The walk to the cafe will be a little tense, our expansive, embarrassing past dangling in the space between our fingertips as we traipse through the traffic, trembling yet tactless.
Our footsteps will synchronize, but I’ll play it off with an aloof attitude, tripping over my apathetic facade as I un-harmonize our ambles.
Climatically, we’ll materialize at the cafe’s entrance. Maybe we’ll grab for the cafe’s door at the same time, our egos butting heads at the golden, rustic handle.
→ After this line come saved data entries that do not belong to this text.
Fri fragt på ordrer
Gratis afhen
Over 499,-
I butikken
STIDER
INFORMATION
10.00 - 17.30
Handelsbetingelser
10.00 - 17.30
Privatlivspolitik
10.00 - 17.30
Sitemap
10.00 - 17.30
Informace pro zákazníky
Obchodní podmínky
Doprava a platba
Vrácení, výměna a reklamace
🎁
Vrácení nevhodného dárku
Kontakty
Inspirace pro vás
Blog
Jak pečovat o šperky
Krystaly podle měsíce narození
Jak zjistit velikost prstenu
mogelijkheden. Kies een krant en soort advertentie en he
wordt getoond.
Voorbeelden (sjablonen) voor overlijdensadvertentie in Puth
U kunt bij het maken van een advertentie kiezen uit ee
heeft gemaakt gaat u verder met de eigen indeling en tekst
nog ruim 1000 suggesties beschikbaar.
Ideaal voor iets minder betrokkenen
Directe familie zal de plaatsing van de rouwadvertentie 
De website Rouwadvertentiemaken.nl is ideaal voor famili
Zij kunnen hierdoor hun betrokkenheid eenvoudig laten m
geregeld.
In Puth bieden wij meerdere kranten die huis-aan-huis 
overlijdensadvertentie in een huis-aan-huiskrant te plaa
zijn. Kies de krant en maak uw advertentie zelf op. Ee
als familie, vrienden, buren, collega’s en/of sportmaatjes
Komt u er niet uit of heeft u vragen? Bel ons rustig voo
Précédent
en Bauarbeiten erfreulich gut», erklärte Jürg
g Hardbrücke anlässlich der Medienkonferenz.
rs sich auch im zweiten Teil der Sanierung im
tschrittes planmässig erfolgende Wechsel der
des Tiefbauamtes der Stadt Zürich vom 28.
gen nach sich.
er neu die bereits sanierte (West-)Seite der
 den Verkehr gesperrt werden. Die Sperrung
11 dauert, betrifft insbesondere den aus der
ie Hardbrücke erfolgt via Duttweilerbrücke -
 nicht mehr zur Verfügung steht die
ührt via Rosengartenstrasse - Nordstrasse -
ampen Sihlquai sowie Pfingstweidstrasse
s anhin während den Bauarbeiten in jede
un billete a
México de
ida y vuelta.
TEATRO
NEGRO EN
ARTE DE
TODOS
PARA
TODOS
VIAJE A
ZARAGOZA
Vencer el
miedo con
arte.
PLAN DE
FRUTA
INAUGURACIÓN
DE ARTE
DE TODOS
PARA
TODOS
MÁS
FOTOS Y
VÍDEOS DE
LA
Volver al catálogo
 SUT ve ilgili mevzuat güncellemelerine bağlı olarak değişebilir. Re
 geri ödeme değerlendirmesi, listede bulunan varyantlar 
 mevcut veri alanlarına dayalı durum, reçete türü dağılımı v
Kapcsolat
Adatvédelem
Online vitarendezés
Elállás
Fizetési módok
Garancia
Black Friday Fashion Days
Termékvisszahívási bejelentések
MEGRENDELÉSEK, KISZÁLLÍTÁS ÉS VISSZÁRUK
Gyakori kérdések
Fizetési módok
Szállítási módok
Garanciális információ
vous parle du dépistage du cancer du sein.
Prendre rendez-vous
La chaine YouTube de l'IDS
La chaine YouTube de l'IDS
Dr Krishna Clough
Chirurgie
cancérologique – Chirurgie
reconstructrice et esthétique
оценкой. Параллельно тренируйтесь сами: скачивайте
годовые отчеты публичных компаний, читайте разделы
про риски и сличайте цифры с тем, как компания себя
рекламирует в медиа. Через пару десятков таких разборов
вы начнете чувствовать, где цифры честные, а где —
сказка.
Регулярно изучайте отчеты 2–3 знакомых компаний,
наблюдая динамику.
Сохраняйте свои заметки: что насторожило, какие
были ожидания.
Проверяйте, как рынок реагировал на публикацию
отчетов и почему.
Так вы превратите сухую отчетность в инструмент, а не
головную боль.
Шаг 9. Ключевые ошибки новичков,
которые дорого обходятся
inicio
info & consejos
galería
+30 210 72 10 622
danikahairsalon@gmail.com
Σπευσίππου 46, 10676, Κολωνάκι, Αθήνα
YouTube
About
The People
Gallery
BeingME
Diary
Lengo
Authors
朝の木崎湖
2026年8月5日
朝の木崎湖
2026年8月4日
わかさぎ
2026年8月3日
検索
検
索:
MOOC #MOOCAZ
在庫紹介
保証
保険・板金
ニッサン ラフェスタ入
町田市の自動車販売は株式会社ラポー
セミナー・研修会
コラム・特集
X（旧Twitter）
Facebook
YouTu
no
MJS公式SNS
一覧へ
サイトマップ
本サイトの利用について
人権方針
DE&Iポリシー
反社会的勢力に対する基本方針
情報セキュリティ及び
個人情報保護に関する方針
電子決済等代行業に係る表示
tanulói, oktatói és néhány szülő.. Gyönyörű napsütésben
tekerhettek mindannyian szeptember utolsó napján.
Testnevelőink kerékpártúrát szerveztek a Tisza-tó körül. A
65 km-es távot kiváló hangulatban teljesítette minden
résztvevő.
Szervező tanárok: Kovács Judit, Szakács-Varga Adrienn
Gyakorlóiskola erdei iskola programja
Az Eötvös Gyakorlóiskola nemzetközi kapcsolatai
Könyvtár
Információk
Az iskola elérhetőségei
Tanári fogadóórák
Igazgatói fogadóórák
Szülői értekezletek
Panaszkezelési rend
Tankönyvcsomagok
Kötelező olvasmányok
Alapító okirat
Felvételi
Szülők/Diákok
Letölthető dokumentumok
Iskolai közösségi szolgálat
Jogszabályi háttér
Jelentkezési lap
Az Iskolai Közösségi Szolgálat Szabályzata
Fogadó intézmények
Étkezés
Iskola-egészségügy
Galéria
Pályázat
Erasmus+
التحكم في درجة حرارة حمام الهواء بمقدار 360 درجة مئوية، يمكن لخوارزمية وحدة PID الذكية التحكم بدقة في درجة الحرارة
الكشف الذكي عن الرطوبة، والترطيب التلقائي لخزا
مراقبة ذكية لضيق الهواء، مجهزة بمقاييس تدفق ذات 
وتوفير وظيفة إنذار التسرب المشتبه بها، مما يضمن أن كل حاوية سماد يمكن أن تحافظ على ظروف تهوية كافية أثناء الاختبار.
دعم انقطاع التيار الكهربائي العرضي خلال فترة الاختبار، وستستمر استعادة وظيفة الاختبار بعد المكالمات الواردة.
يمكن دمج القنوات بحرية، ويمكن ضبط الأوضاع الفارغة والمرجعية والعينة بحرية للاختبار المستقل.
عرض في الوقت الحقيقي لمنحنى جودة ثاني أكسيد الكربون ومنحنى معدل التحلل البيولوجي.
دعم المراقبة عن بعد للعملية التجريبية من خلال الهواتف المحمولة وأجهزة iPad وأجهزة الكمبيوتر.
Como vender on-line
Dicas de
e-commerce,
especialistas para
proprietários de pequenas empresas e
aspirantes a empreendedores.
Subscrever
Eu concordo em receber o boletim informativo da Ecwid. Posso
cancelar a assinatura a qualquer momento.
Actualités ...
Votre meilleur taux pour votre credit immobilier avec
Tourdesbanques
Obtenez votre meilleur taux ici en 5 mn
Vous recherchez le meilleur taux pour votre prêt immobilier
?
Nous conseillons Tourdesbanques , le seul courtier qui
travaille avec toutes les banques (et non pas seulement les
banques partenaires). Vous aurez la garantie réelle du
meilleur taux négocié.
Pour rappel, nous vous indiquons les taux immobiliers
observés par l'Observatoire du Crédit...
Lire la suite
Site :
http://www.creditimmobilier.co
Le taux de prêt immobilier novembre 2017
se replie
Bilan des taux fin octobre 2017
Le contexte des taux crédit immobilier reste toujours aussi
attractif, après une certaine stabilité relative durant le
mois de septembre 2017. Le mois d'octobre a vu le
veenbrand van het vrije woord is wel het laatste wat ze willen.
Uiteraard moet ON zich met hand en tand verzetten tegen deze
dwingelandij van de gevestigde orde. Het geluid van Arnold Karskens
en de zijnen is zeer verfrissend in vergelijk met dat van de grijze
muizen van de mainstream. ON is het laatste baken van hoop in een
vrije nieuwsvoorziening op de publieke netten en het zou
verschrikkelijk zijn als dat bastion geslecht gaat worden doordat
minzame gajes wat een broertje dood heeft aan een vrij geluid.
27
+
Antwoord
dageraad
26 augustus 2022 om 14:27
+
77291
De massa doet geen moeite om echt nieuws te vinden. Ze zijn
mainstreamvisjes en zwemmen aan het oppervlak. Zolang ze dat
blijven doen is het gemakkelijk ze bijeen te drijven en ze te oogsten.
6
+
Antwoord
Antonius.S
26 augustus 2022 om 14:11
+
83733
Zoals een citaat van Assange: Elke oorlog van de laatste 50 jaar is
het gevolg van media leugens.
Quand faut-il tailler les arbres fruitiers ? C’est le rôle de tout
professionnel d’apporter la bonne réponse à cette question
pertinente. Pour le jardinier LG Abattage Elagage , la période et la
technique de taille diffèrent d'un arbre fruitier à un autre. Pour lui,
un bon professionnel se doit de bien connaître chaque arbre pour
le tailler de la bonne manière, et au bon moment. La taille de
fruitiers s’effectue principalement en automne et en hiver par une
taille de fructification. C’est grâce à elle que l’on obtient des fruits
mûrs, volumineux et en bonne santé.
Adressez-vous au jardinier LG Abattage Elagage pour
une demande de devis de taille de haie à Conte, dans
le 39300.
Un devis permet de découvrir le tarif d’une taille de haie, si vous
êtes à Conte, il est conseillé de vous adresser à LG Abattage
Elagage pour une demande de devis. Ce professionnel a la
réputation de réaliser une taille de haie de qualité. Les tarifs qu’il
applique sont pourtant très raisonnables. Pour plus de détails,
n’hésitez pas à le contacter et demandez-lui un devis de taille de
After our sweet sway around the hinges, every looming, nameless unfamiliarity will fade into the background music; most likely, it’s a Spotify playlist with “coffeehouse” thrown somewhere into the title. There won’t be complaints from either of us, though. I’ll be on a date with destiny; all clichés will be lost on us.
I’ll order a hazelnut, oat milk latte, iced because of course. I don’t pay attention to her order; the trepidation will claim my once-intrepid convictions.
We’ll sit—the cozy character of the room will almost thicken the tension that rests on the ornate, potted plant at the center of our rickety, wooden table.
Once every conceivable nicety of conversation is used up, once our proems have concluded, once the prelude of flirtatious banter has reached its breaking point, the ice will shatter.
And my fate will unfold.
Questions ooze out of me at an uncontrolled rate, spilling and staining the afternoon like the coffee in the gingham mug that I’m holding.
Does this year get better? Do I get into college? Do I get a decent job? Am I surviving? Am I happy?
Silence will ensue.
Am I happy?
I’m afraid I’ve come on too strong, which I thought might happen. I guess destiny’s not the only one who can predict the future.
She’ll take a breath and walk me through it all.
She’s going to tell me if it’ll be okay.
And, I’ll let out a sigh of relief—because no matter the answer, I will know.